O vice-presidente da Associação de Moradores da Rocinha, Alexandre Pereira, também criticou a iniciativa.

— É palhaçada! O único lugar da Rocinha que não precisa de ajuda do poder público é aquele. É a classe A da comunidade. Já solicitamos inúmeras reuniões e não conseguimos. Na época das eleições eles vêm aqui. Queremos serviços distribuídos de forma igualitária, mas o que o prefeito quer é fazer marketing. E está dando um tiro no pé — acusou Pereira.

Na época da declaração do prefeito, integrantes do faveladarocinha.com, um site de notícias do local, fizeram uma edição crítica sobre a entrevista.

“Senhor prefeito, (..). se acha que as marquises das casas em frente à passarela estão feias, imagine atrás delas? Precisamos de saneamento básico. As pessoas aqui estão expostas ao esgoto. Há falta d'água na Rocinha todo dia (...). Queremos que olhem para a Rocinha como os moradores dela. Não como aqueles que passam pela autoestrada. Chega de maquiagem! Uma mão de tinta não é a solução!”

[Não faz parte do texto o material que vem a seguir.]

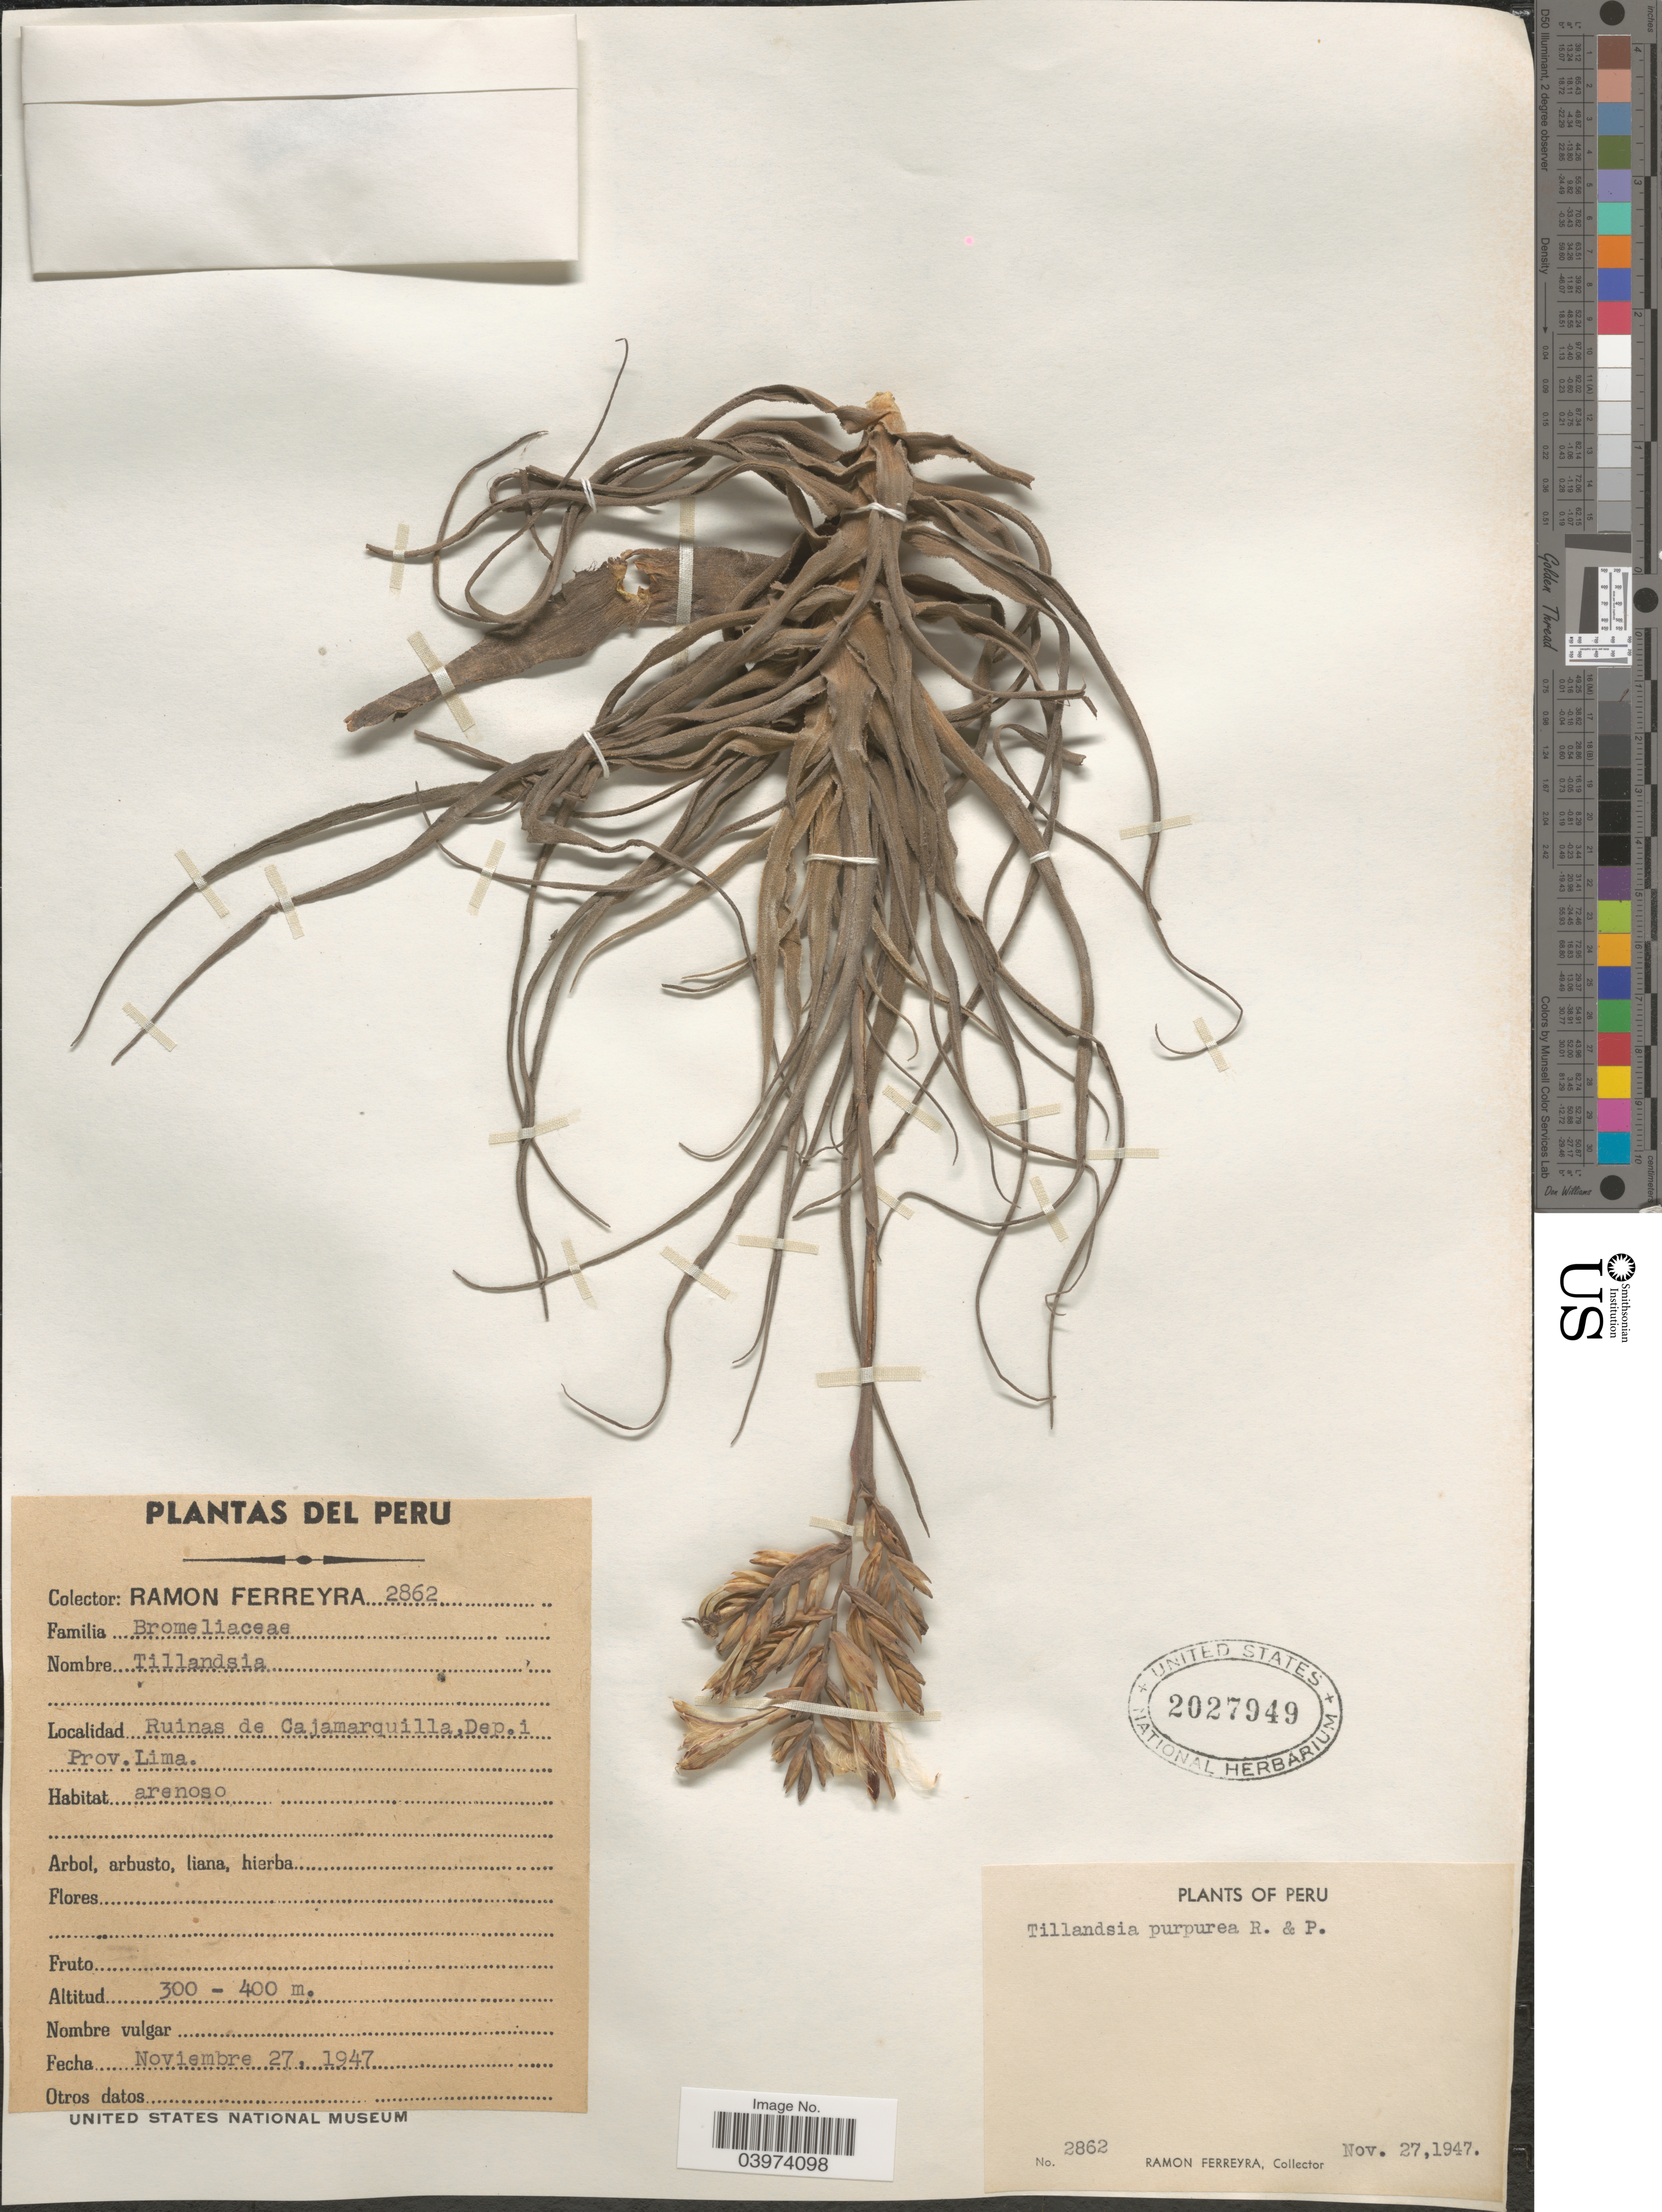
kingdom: Plantae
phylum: Tracheophyta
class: Liliopsida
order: Poales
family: Bromeliaceae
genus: Tillandsia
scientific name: Tillandsia purpurea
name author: Ruiz & Pav.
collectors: R. A. Ferreyra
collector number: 2862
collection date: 1947-11-27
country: Peru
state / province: Lima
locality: Ruinas de Cajamarquilla. Dep. i Prov. Lima.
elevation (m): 300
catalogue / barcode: US 2027949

Em nota, a prefeitura informou que as obras terão um custo de R$ 1,2 milhão e que o trabalho começou pelos prédios que ficam próximos à localidade conhecida como Valão, perto da saída do Túnel Zuzu Angel. Diz ainda que também investiu em intervenções no interior da comunidade. "Na programação de ações da Prefeitura do Rio na Rocinha, destaque para as obras da GEO-RIO com o objetivo de eliminar riscos em encostas situadas nas áreas da Dioneia e do Laboriaux, com instalação de 'cortinas ancoradas' nestes trechos, canaletas de drenagem pluvial e revestimento de aludes com concreto projetado. As obras terminaram em meados de abril com recursos de cerca de R$ 4 milhões", diz um trecho da declaração da Secretaria municipal de Urbanismo, Infraestrutura e Habitação (SMUIH)

A prefeitura também citou obras a cargo da RioUrbe. "Em outra frente de trabalho na Rocinha, estão obras a cargo da RIOURBE, órgão vinculado a SMUIH para reforma total das escolas municipais André Urani e Francisco de Paulo Brito, e na creche municipal Castelinho e no CIEP Bento Rubião. Os trabalhos foram finalizados no dia 10 de abril. Os investimentos nas recuperações foram de R$ 3 milhões".

Além disso, diz a nota da SMUIH, o órgão "está com programa de recuperação de fachadas de moradias alvejada por tiros dentro da comunidade da Rocinha, que será iniciado em maio". A declaração segue informando que a secretaria está "identificando casas sem janelas, o que propicia a incidência de tuberculose". Segundo o órgão, "mais de 700 famílias foram cadastradas numa ação conjunta da Subsecretaria de Habitação com a secretaria de Saúde. Essas residências começam em maio a receber obras para abertura de janelas e basculantes para circulação de ar". Por fim, a subsecretária de Habitação diz que "também planeja indicar dois terrenos para instalar unidades do Minha Casa Minha Vida para moradores deixarem áreas de risco e ocuparem unidades habitacionais legalizadas e bem estruturadas. Isso ainda é estudado pela subsecretaria de Habitação para implementação definitiva em 2019".